Touch is sensed by mechanoreceptive neurons that respond to pressure in various ways.
Describe how touch is sensed by mechanoreceptive neurons responding to pressure
- Our sense of touch, or tactile sensation, is mediated by cutaneous mechanoreceptors located in our skin.
- There are four main types of cutaneous mechanoreceptors: Pacinian corpuscles, Meissner’s corpuscles, Merkel’s discs, and Ruffini endings.
- Cutaneous mechanoreceptors are categorized by morphology, by the type of sensation they perceive, and by the rate of adaptation. Furthermore, each has a different receptive field.
- receptive field: The particular region of the sensory space (e.g., the body surface, space inside the ear) in which a stimulus will trigger the firing of that neuron.
- adaptation: A change over time in the responsiveness of the sensory system to a constant stimulus.
- Aβ fiber: A type of sensory nerve fiber that carries cold, pressure, and some pain signals.
- Aδ fiber: Carries sensory information related to muscle spindle secondary endings, touch, and kinesthesia.
A mechanoreceptor is a sensory receptor that responds to mechanical pressure or distortion. For instance, in the periodontal ligament, there are mechanoreceptors that allow the jaw to relax when biting down on hard objects; the mesencephalic nucleus is responsible for this reflex.
In the skin, there are four main types in glabrous (hairless) skin:
- Ruffini endings.
- Meissner’s corpuscles.
- Pacinian corpuscles.
- Merkel’s discs.
There are also mechanoreceptors in hairy skin.
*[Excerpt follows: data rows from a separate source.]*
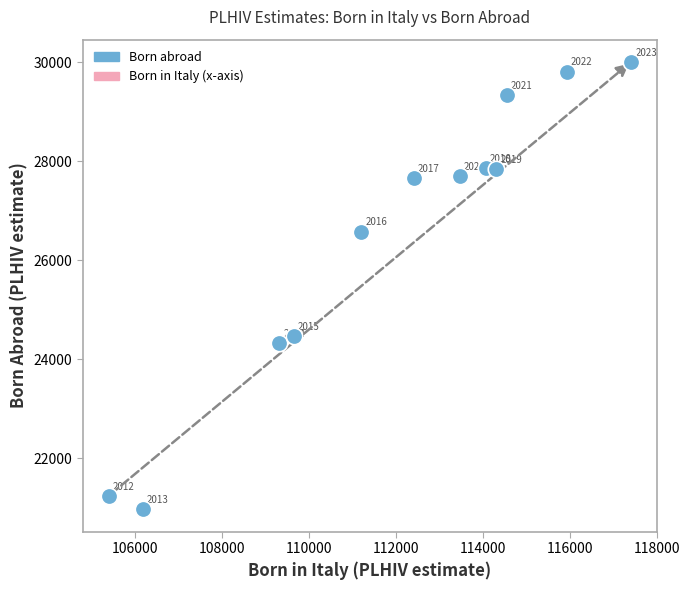

What is the range of Y values (max minus min)?

9034.4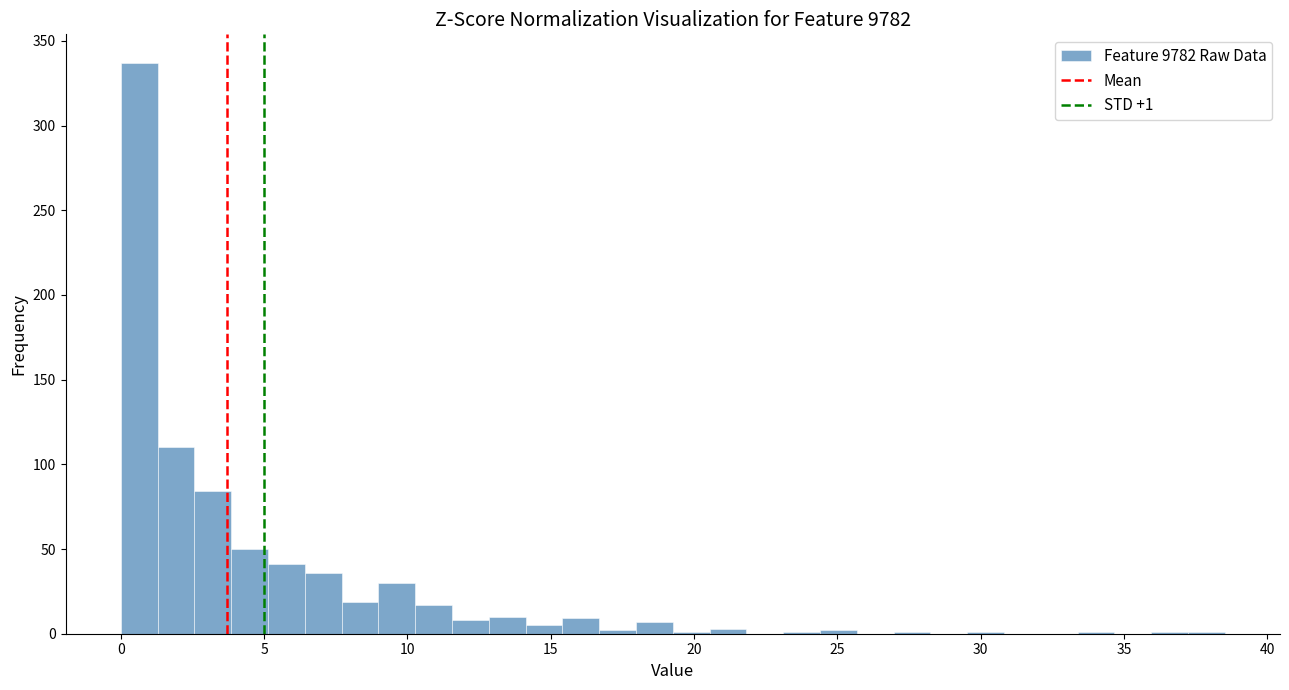

Read against the x-axis, roughly where is the centre of the tallest bar?

0.5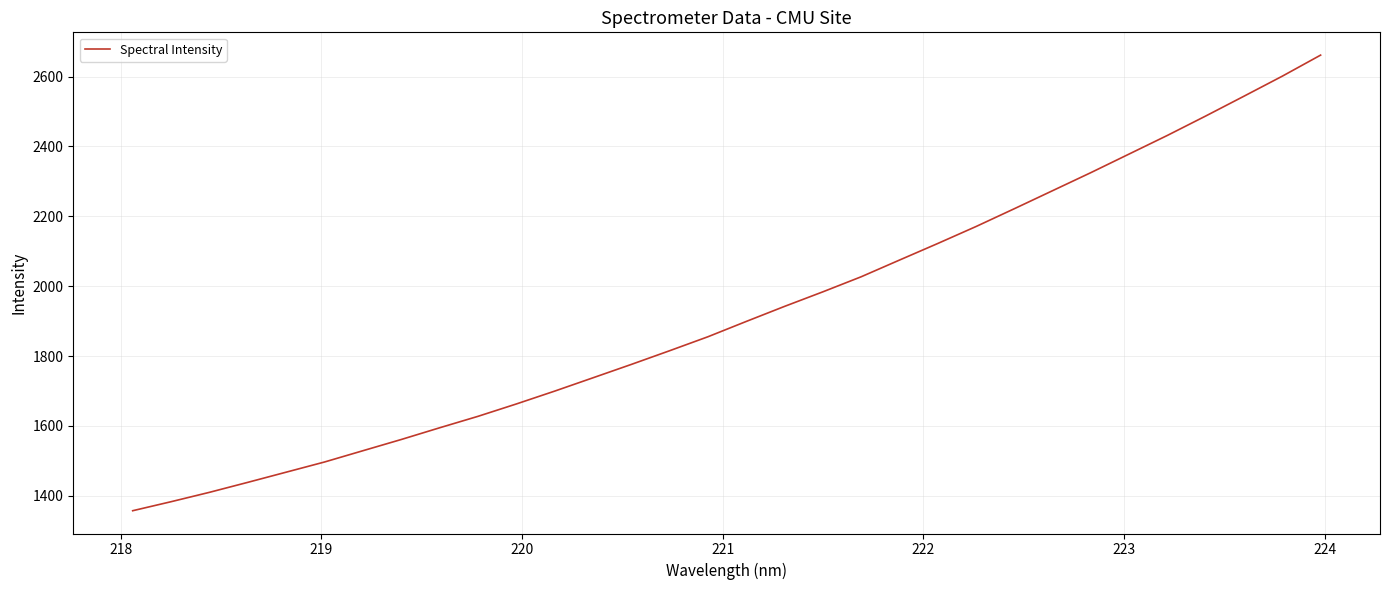

What is the difference between the maximum and minimum values?

1304.4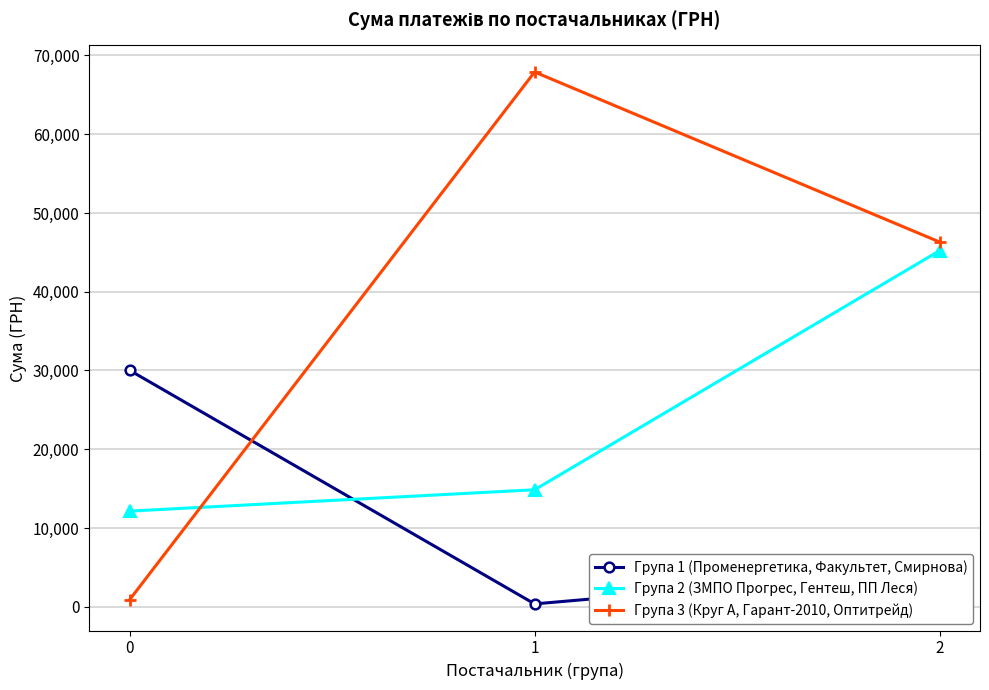

What are all the series names shown in the legend?

Група 1 (Променергетика, Факультет, Смирнова), Група 2 (ЗМПО Прогрес, Гентеш, ПП Леся), Група 3 (Круг А, Гарант-2010, Оптитрейд)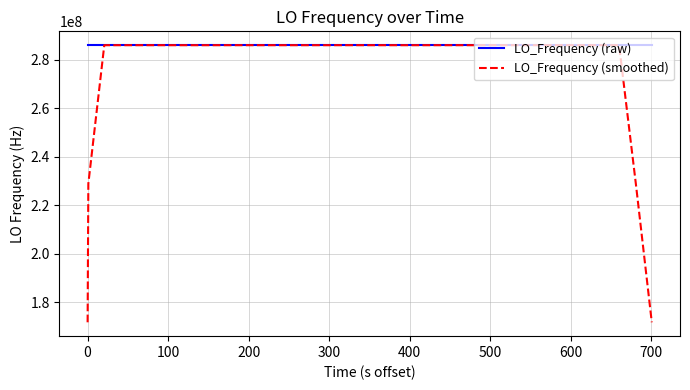

List the series in order of their overall mean, lowest first.

LO_Frequency (smoothed), LO_Frequency (raw)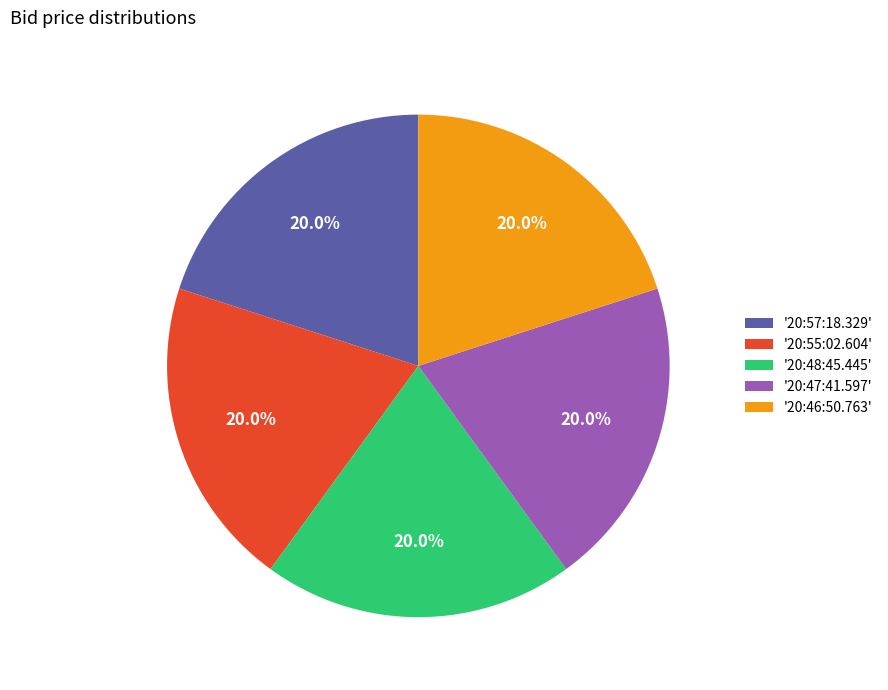

Approximately how many times larger is the value at '20:57:18.329' compared to '20:46:50.763'?

1.0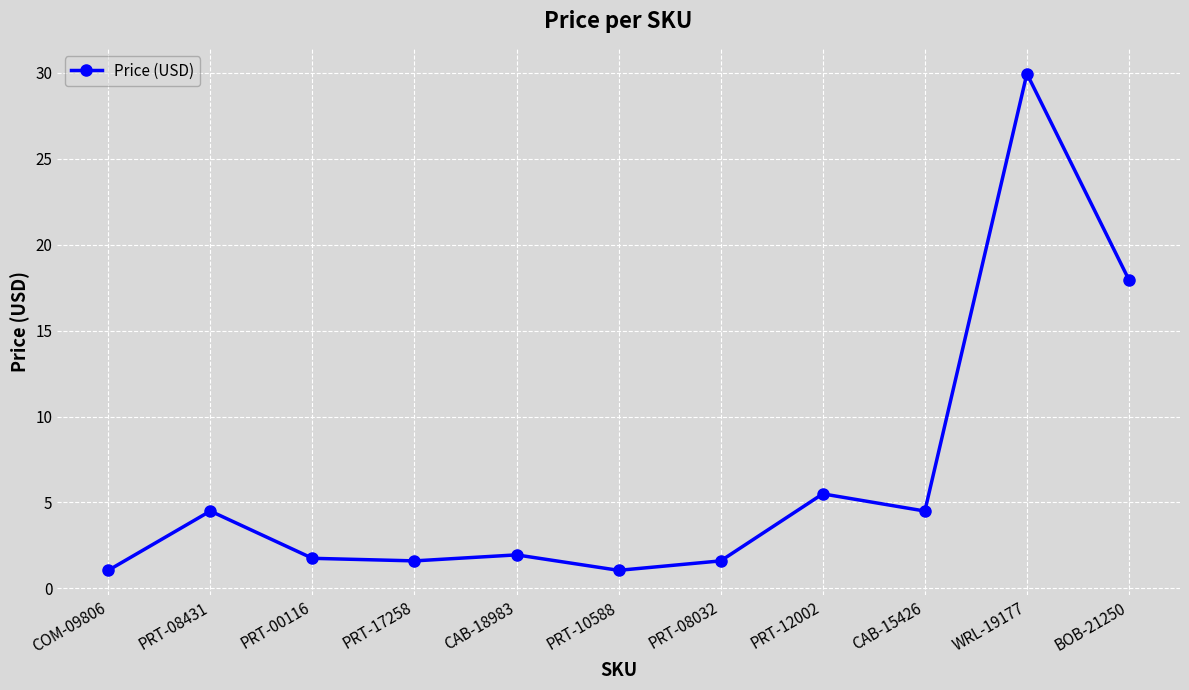

What is the difference between the maximum and minimum values?

28.9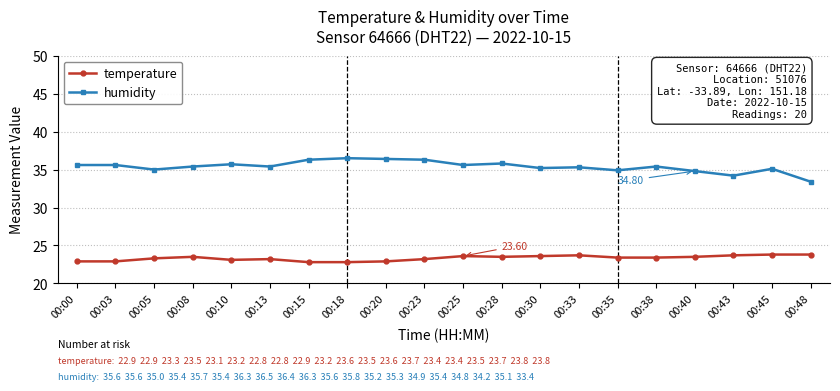

Rank the series by their maximum value, from lowest to highest.

temperature, humidity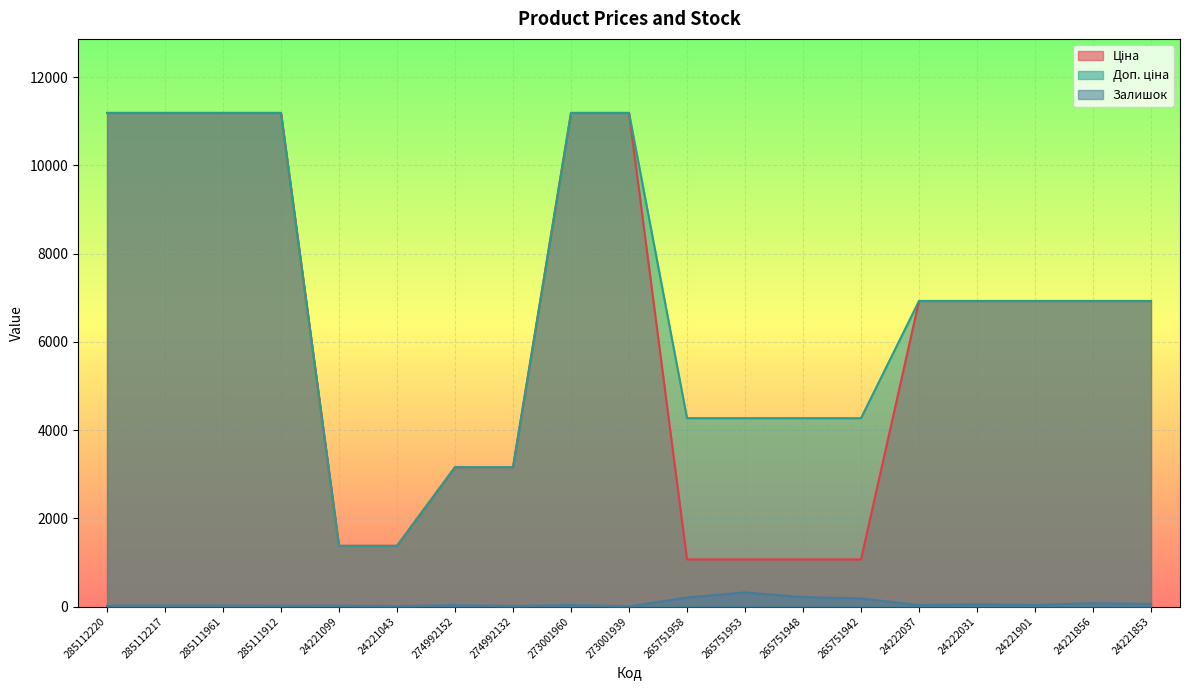

True or false: Ціна has a value of 3819.0 at 24222031.

False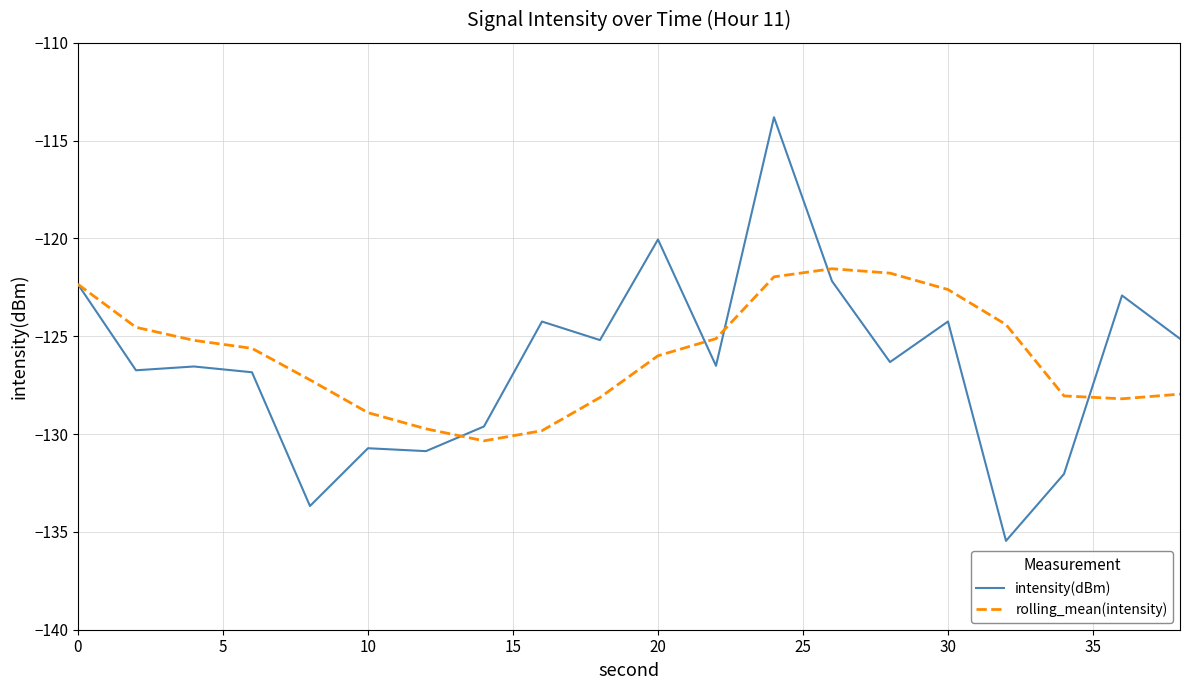

What is the minimum value shown in the chart?

-135.5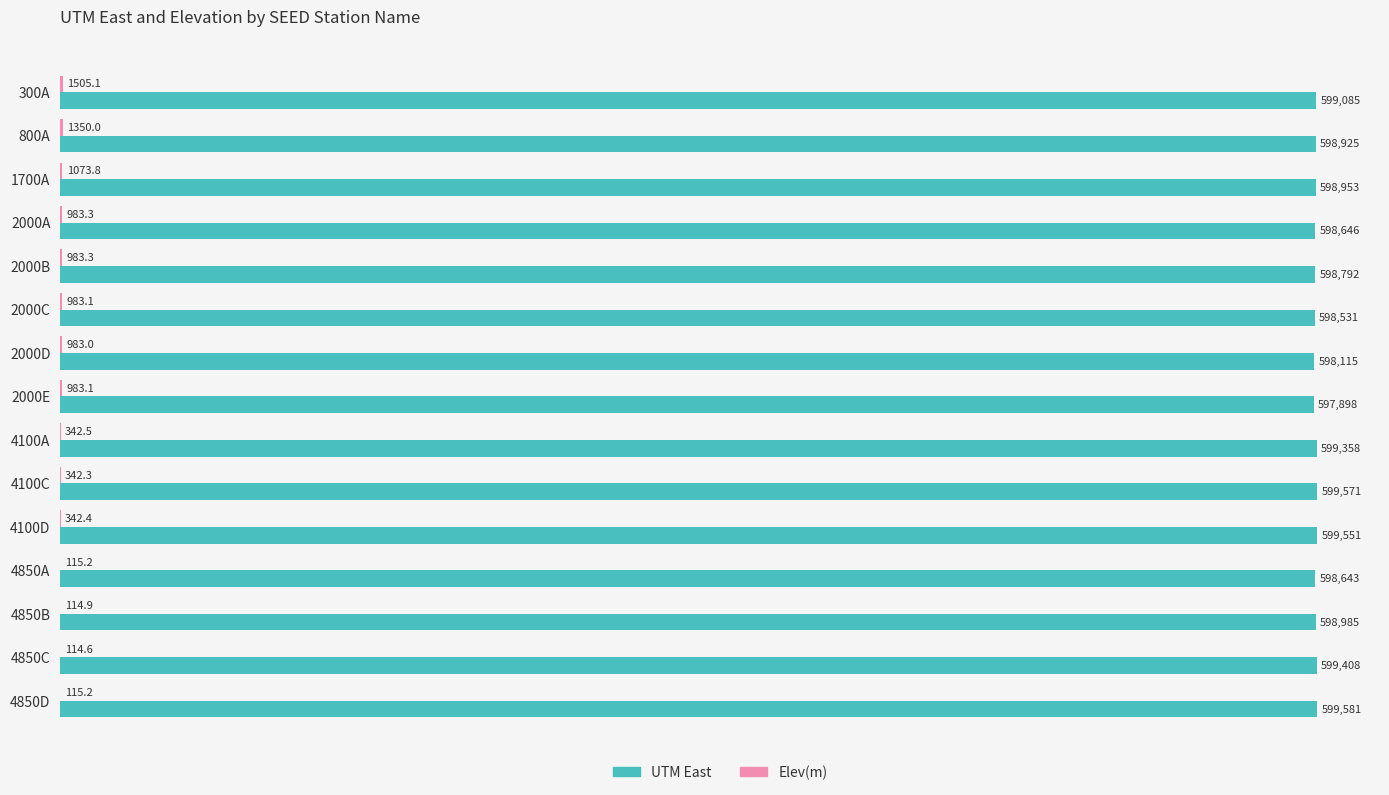

How many values in the UTM East series exceed 598952?

8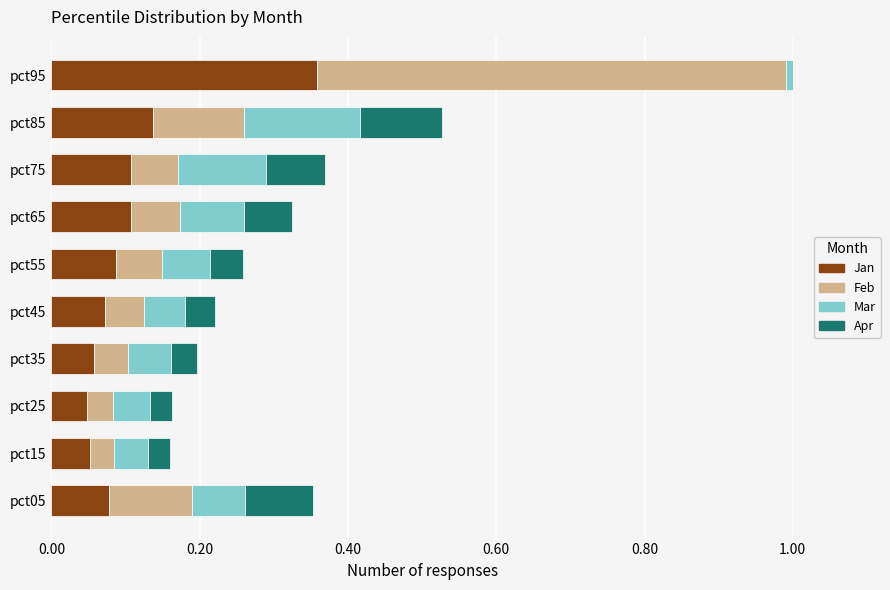

Which series has the largest range (max minus min)?

Feb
The hair cells in the cochlea are the most sensitive mechanoreceptors, transducing air pressure waves into nerve signals sent to the brain.
Cutaneous mechanoreceptors are located in the skin, like other cutaneous receptors. They provide the senses of touch, pressure, vibration, proprioception, and others. They are all innervated by Aβ fibers, except the mechanoreceiving free nerve endings, which are innervated by Aδ fibers.
They can be categorized by morphology, by the type of sensation they perceive, and by the rate of adaptation. Furthermore, each has a different receptive field:
- Ruffini’s end organs detect tension deep in the skin.
- Meissner’s corpuscles detect changes in texture (vibrations around 50 Hz) and adapt rapidly.
- Pacinian corpuscles detect rapid vibrations (about 200–300 Hz).
- Merkel’s discs detect sustained touch and pressure.
- Mechanoreceiving free nerve endings detect touch, pressure, and stretching.
- Hair follicle receptors are located in hair follicles and sense the position changes of hair strands.
The Ruffini ending (Ruffini corpuscle or bulbous corpuscle) is a class of slowly adapting mechanoreceptors thought to exist only in the glabrous dermis and subcutaneous tissue of humans. It is named after Angelo Ruffini.
This spindle-shaped receptor is sensitive to skin stretch, and contributes to the kinesthetic sense of and control of finger position and movement. It is believed to be useful for monitoring the slippage of objects along the surface of the skin, allowing the modulation of grip on an object.
Ruffini endings are located in the deep layers of the skin. They register mechanical information within joints, more specifically angle change, with a specificity of up to two degrees, as well as continuous pressure states. They also act as thermoreceptors that respond for a long time, such as holding hands with someone during a walk. In a case of a deep burn to the body, there will be no pain as these receptors will be burned off.
Meissner’s corpuscles (or tactile corpuscles) are responsible for sensitivity to light touch. In particular, they have the highest sensitivity (lowest threshold) when sensing vibrations lower than 50 hertz. They are rapidly adaptive receptors.
Pacinian corpuscles (or lamellar corpuscles) are responsible for sensitivity to vibration and pressure. The vibrational role may be used to detect surface texture, e.g., rough versus smooth.
Merkel nerve endings are mechanoreceptors found in the skin and mucosa of vertebrates that provide touch information to the brain. The information they provide are those regarding pressure and texture. Each ending consists of a Merkel cell in close apposition with an enlarged nerve terminal.
This is sometimes referred to as a Merkel cell–neurite complex, or a Merkel disk receptor. A single afferent nerve fiber branches to innervate up to 90 such endings. They are classified as slowly adapting type I mechanoreceptors.